Zdaniem naukowców wspomniane klasyczne oznaczenie do obiektu nie pasowało, ponieważ Borisov nie jest obiektem pochodzącym z Układu Słonecznego, a właśnie takie komety się w ten sposób nazywa. Dlatego też Międzynarodowa Unia Astronomiczna właśnie nadała mu oficjalną nazwę, która dużo lepiej odpowiada jego charakterystyce.
Od teraz międzygwiezdna kometa znana jest jako 2I/Borisov. Rzecz jasna, druga część nazwy mówi o odkrywcy obiektu, natomiast pierwsza świadczy o tym, iż Borisov jest drugim znanym obiektem międzygwiezdnym (I -> ang. interstellar -> międzygwiezdny). Przypomnijmy, że pierwszym zauważonym obiektem międzygwiezdnym był 1I/ʻOumuamua.
Chociaż obiekt Oumuamua oficjalnie sklasyfikowano jako kometę, naukowcy nadal spierają się, czy Oumuamua rzeczywiście jest kometą czy też asteroidą (zdaniem niektórych może on być pozostałością po komecie). O wiele większą pewność astronomowie mają względem 2I/Borisov, którego zdjęcie wyraźnie wskazuje na to, że jest on kometą. Na zdjęciu tytułowym można wyraźnie dostrzec komę oraz ogon, czego nie zaobserwowano w przypadku obiektu Oumuamua.

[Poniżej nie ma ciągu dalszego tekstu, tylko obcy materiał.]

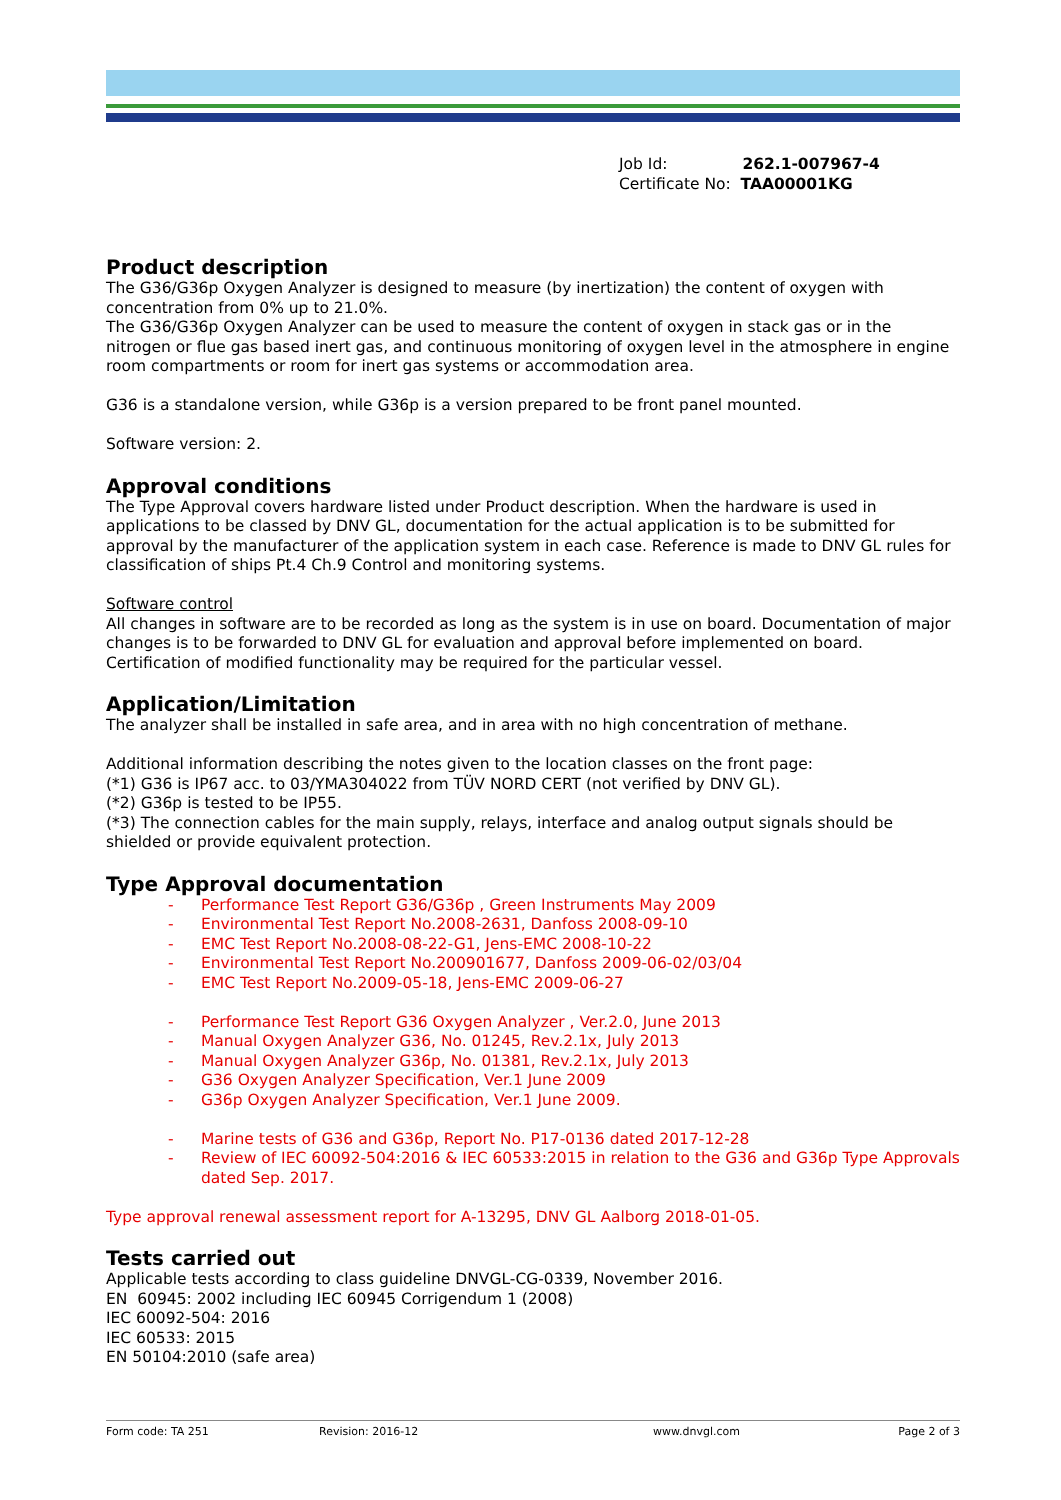Job Id: 262.1-007967-4
Certificate No: TAA00001KG
Product description
The G36/G36p Oxygen Analyzer is designed to measure (by inertization) the content of oxygen with concentration from 0% up to 21.0%.
The G36/G36p Oxygen Analyzer can be used to measure the content of oxygen in stack gas or in the nitrogen or flue gas based inert gas, and continuous monitoring of oxygen level in the atmosphere in engine room compartments or room for inert gas systems or accommodation area.
G36 is a standalone version, while G36p is a version prepared to be front panel mounted.
Software version: 2.
Approval conditions
The Type Approval covers hardware listed under Product description. When the hardware is used in applications to be classed by DNV GL, documentation for the actual application is to be submitted for approval by the manufacturer of the application system in each case. Reference is made to DNV GL rules for classification of ships Pt.4 Ch.9 Control and monitoring systems.
Software control
All changes in software are to be recorded as long as the system is in use on board. Documentation of major changes is to be forwarded to DNV GL for evaluation and approval before implemented on board. Certification of modified functionality may be required for the particular vessel.
Application/Limitation
The analyzer shall be installed in safe area, and in area with no high concentration of methane.
Additional information describing the notes given to the location classes on the front page:
(*1) G36 is IP67 acc. to 03/YMA304022 from TÜV NORD CERT (not verified by DNV GL).
(*2) G36p is tested to be IP55.
(*3) The connection cables for the main supply, relays, interface and analog output signals should be shielded or provide equivalent protection.
Type Approval documentation
- Performance Test Report G36/G36p , Green Instruments May 2009
- Environmental Test Report No.2008-2631, Danfoss 2008-09-10
- EMC Test Report No.2008-08-22-G1, Jens-EMC 2008-10-22
- Environmental Test Report No.200901677, Danfoss 2009-06-02/03/04
- EMC Test Report No.2009-05-18, Jens-EMC 2009-06-27
- Performance Test Report G36 Oxygen Analyzer , Ver.2.0, June 2013
- Manual Oxygen Analyzer G36, No. 01245, Rev.2.1x, July 2013
- Manual Oxygen Analyzer G36p, No. 01381, Rev.2.1x, July 2013
- G36 Oxygen Analyzer Specification, Ver.1 June 2009
- G36p Oxygen Analyzer Specification, Ver.1 June 2009.
- Marine tests of G36 and G36p, Report No. P17-0136 dated 2017-12-28
- Review of IEC 60092-504:2016 & IEC 60533:2015 in relation to the G36 and G36p Type Approvals dated Sep. 2017.
Type approval renewal assessment report for A-13295, DNV GL Aalborg 2018-01-05.
Tests carried out
Applicable tests according to class guideline DNVGL-CG-0339, November 2016.
EN 60945: 2002 including IEC 60945 Corrigendum 1 (2008)
IEC 60092-504: 2016
IEC 60533: 2015
EN 50104:2010 (safe area)
Form code: TA 251 Revision: 2016-12 www.dnvgl.com Page 2 of 3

W tej chwili 2I/Borisov znajduje się dość blisko Słońca, co mocno utrudnia jego obserwacje. Gdy tylko ten ponownie oddali się od Słońca, co stanie się po 7 grudnia, będzie można przyjrzeć mu się bliżej. Wtedy do jego obserwacji astronomowie wykorzystają większy zasób teleskopów niż dotychczas, dzięki czemu być może uda się dowiedzieć się czegoś więcej o jego pochodzeniu.